There is less than a week to go until V&A Dundee officially opens and we welcome the first visitors.

Philip Long at the V&A Dundee. Picture: Robert Perry

Philip Long at the V&A Dundee. Picture: Robert Perry

The team behind this remarkable project have worked passionately on it for many years, but it doesn’t truly become a museum until people are in it, taking part, being inspired and getting involved.

As a design museum, our focus is the impact design has on everyone. We want to help people understand how important design and creativity is to us all and for V&A Dundee to make opportunities for that might change their lives.

Scotland has a remarkable history of design creativity that I believe we don’t know enough about.

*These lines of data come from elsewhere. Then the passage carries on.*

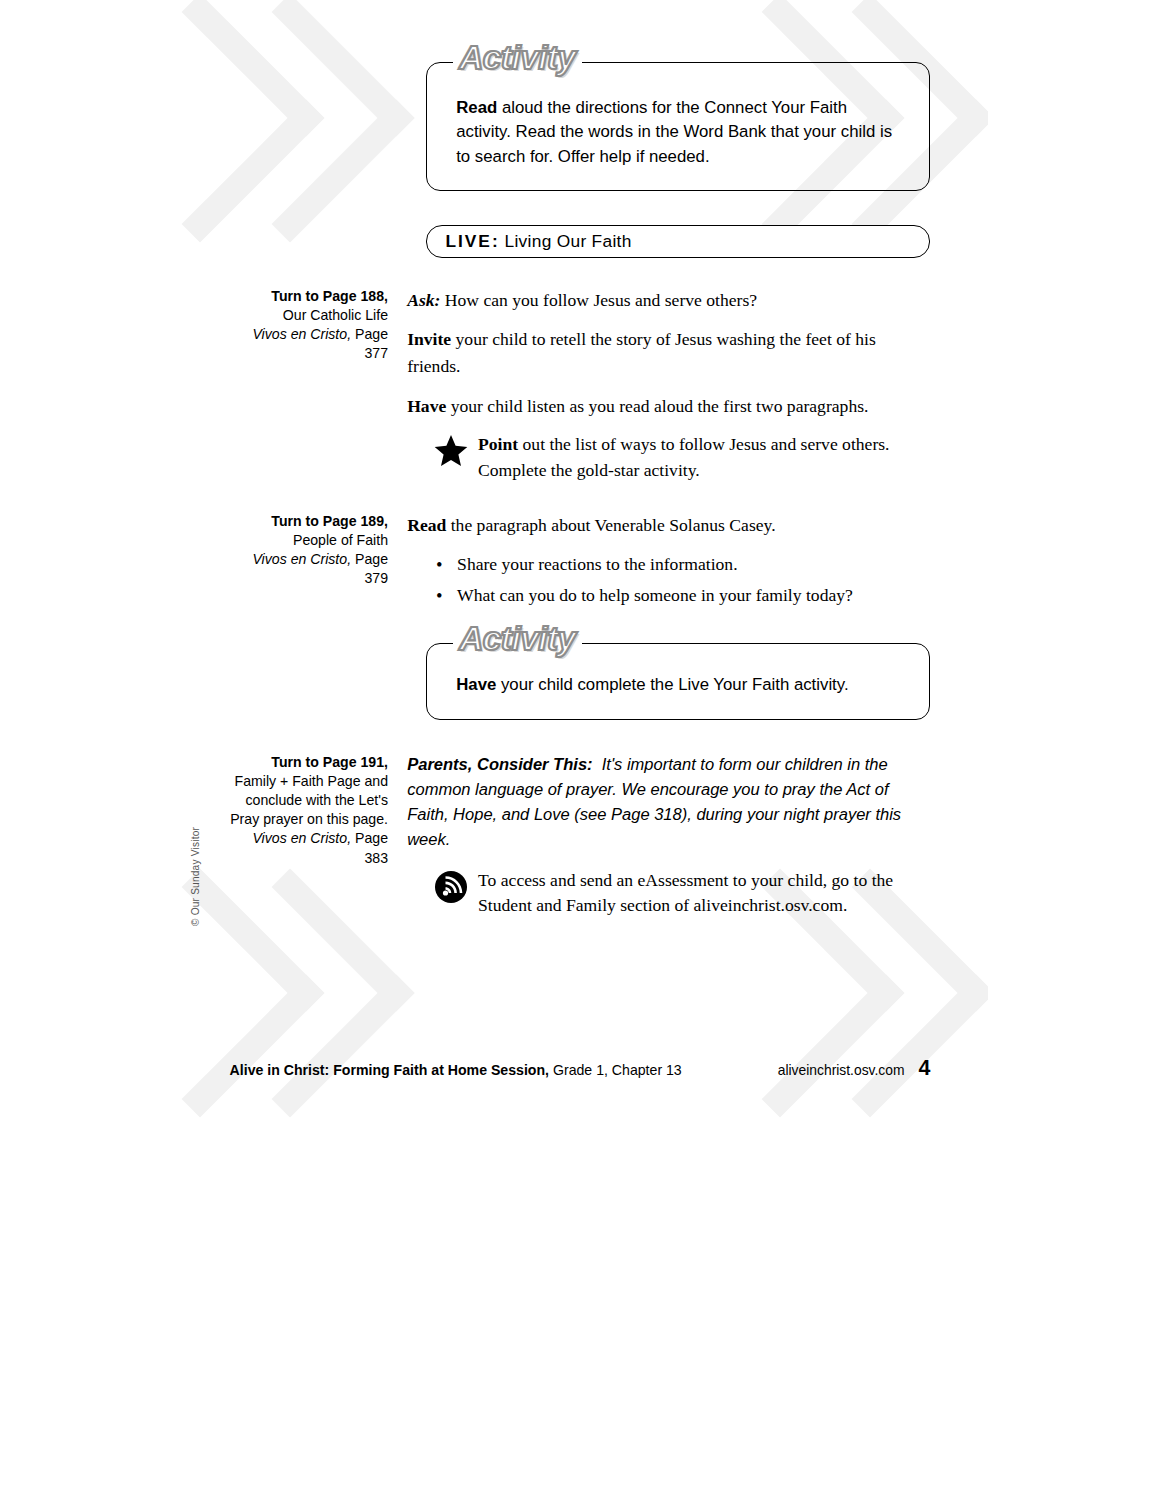Activity
Read aloud the directions for the Connect Your Faith activity. Read the words in the Word Bank that your child is to search for. Offer help if needed.
LIVE: Living Our Faith
Turn to Page 188,
Our Catholic Life
Vivos en Cristo, Page 377
Ask: How can you follow Jesus and serve others?
Invite your child to retell the story of Jesus washing the feet of his friends.
Have your child listen as you read aloud the first two paragraphs.
Point out the list of ways to follow Jesus and serve others. Complete the gold-star activity.
Turn to Page 189,
People of Faith
Vivos en Cristo, Page 379
Read the paragraph about Venerable Solanus Casey.
Share your reactions to the information.
What can you do to help someone in your family today?
Activity
Have your child complete the Live Your Faith activity.
Turn to Page 191,
Family + Faith Page and conclude with the Let's Pray prayer on this page.
Vivos en Cristo, Page 383
Parents, Consider This: It's important to form our children in the common language of prayer. We encourage you to pray the Act of Faith, Hope, and Love (see Page 318), during your night prayer this week.
To access and send an eAssessment to your child, go to the Student and Family section of aliveinchrist.osv.com.
© Our Sunday Visitor
Alive in Christ: Forming Faith at Home Session, Grade 1, Chapter 13
aliveinchrist.osv.com 4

Our Scottish Design Galleries are full of wonderful objects and ideas from across Scotland’s international design history.

The museum, designed by the acclaimed Japanese architect Kengo Kuma (above), will also hold exhibitions developed by our team here in Dundee, in partnership with colleagues in South Kensington and with other institutions from around the world. Our first exhibition, Ocean Liners: Speed and Style, is a celebration of design and a show my team in Dundee have been involved with since its inception.

We want V&A Dundee to be for everybody. As a museum our team takes our role in Dundee and the wider community very seriously. Our purpose is to encourage interest and active engagement in design across Scotland, the UK and far further afield. It is, after all, the first V&A museum outside of London, and as part of the V&A family, we are looking forward to adding to the institution’s ability to make a global contribution.

A project such as this is a long time in the making. Its fundamental purpose is a place to inspire people through connecting with design, and we can’t wait to do that when the museum opens on Saturday.